▸ **Material supplied**:
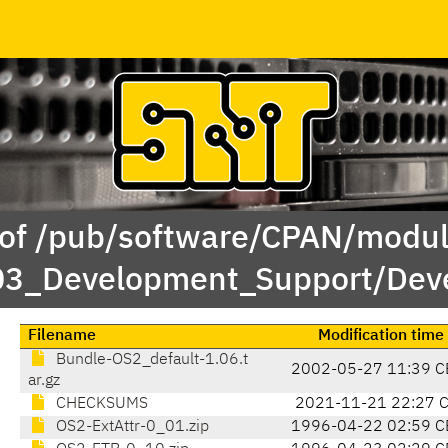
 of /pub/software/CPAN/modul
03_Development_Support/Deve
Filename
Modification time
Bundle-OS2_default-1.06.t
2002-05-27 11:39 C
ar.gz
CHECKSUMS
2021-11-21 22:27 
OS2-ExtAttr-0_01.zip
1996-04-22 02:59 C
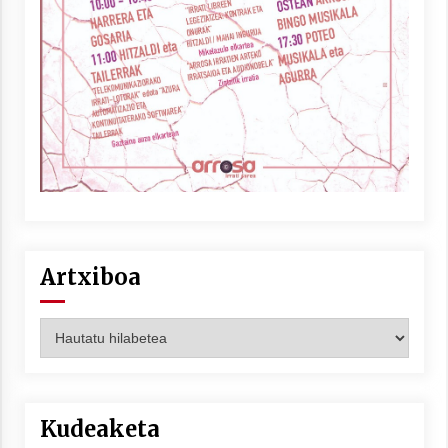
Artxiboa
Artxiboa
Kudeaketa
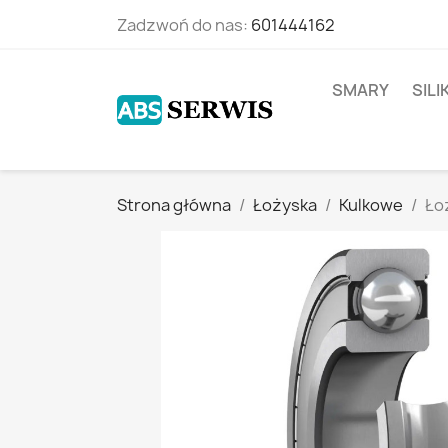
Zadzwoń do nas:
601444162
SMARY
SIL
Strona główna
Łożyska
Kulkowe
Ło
---
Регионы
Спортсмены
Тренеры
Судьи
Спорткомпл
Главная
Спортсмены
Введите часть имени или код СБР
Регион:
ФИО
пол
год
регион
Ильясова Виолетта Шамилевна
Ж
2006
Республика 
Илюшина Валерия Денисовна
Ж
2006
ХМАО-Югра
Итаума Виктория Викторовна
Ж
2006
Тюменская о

▸ **What to do**: Copy back the listing above exactly, but only from the line with "Илюшина Валерия Денисовна" through the line with "Тюменская о", both ends included.

▸ **Result below**:
Илюшина Валерия Денисовна
Ж
2006
ХМАО-Югра
Итаума Виктория Викторовна
Ж
2006
Тюменская о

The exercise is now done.